Para que serve um muro? Para proteger, para separar, para isolar. No primeiro caso, Jericó, o objetivo era proteger a cidade dos ataques externos. No segundo caso, esse também era o propósito maior dos chineses. No terceiro, simplesmente dividiu-se uma nação em prol de interesses outros, que não cabe aqui o aprofundamento. Entes queridos foram isolados uns dos outros, provavelmente sonhos e projetos estagnaram-se ou se perderam por mais de 25 longos anos! Não vamos comentar sobre o muro na fronteira do México com os Estados Unidos(3.200 km) e nem o que separa Jerusalém dos territórios palestinos(760 km), e não vamos tecer comentários sobre os possíveis motivos que levaram os envolvidos a erguê-los! Vamos parar de “levantar” muros! Vamos parar de levantá-los porque já os temos construído! Já os temos nos cercando, separando-nos, isolando-nos, e muitas vezes com o objetivo de uma pseudoproteção e até mesmo de isolamento.

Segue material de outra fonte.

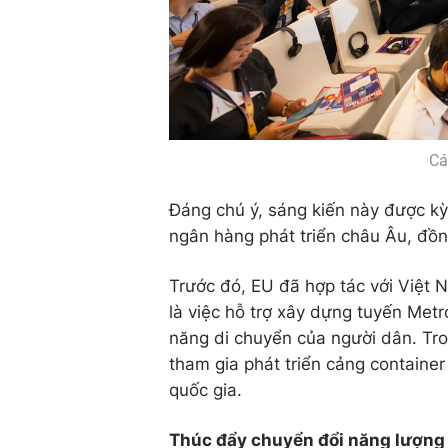
Cá
Đáng chú ý, sáng kiến này được kỳ
ngân hàng phát triển châu Âu, đồn
Trước đó, EU đã hợp tác với Việt 
là việc hỗ trợ xây dựng tuyến Metr
năng di chuyển của người dân. Tro
tham gia phát triển cảng container
quốc gia.
Thúc đẩy chuyển đổi năng lượng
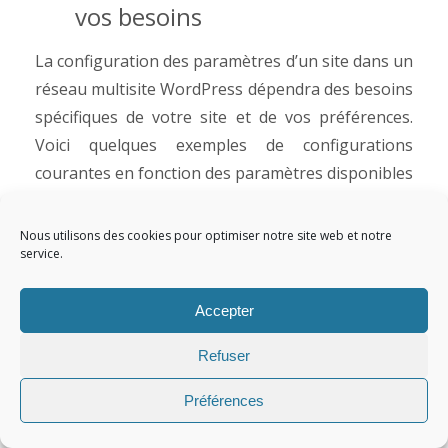
vos besoins
La configuration des paramètres d’un site dans un
réseau multisite WordPress dépendra des besoins
spécifiques de votre site et de vos préférences.
Voici quelques exemples de configurations
courantes en fonction des paramètres disponibles
:
Nous utilisons des cookies pour optimiser notre site web et notre
3.3.1. Adresse du site (domaine)
service.
Configurez l’adresse du site en fonction du
Accepter
domaine que vous souhaitez associer à ce site
spécifique. Assurez-vous que le domaine est
Refuser
correctement enregistré et que les
enregistrements
DNS
sont configurés pour
Préférences
pointer vers votre installation
WordPress
.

Olhemos para dentro de nós e observemos os muros que temos construído em nosso redor. Construímos muros de Soberba, somos melhores porque temos mais, sabemos mais, podemos mais, então construímos um muro de altivez, de orgulho, de arrogância e nos isolamos nele, protegendo-nos da simplicidade, da humildade, da modéstia. Construímos muros de Preconceito, fazemo-nos juízes do próximo, julgamos a todos diferentes de nós, somos “o padrão”, fora de nós não há referência, nem exemplo, nem parâmetro. Construímos muros de Ódio, e isolados nele, estamos prontos para destilar palavras ferinas, gerar atitudes selvagens, chacinar ideias e ideais. Construímos muros de Ingratidão, sendo murmuradores, intransigentes, férreos. Dentro dos nossos muros não vemos o que o Criador nos tem proporcionado diariamente, a começar pela própria vida, pois queremos mais do que temos.  Precisamos tombar, demolir, derrubar todos os muros que de alguma forma construímos ao nosso redor. Construímos porque herdamos dos nossos pais, porque estudamos demais ou conhecemos de menos, porque temos medos, temos raiva, temos desprezo por aquele que é diferente. Porém há uma palavra de sabedoria tirada de um fruto que podemos colocar em prática diariamente para que todos os meus e os seus muros sejam desmoronados. Mas o fruto do Espírito de Deus produz o amor, a alegria, a paz, a paciência, a delicadeza, a bondade, a fidelidade, a humildade e o domínio próprio. E contra essas coisas não existe lei”(Gálatas 5:22,23). Vamos “desmuronar”?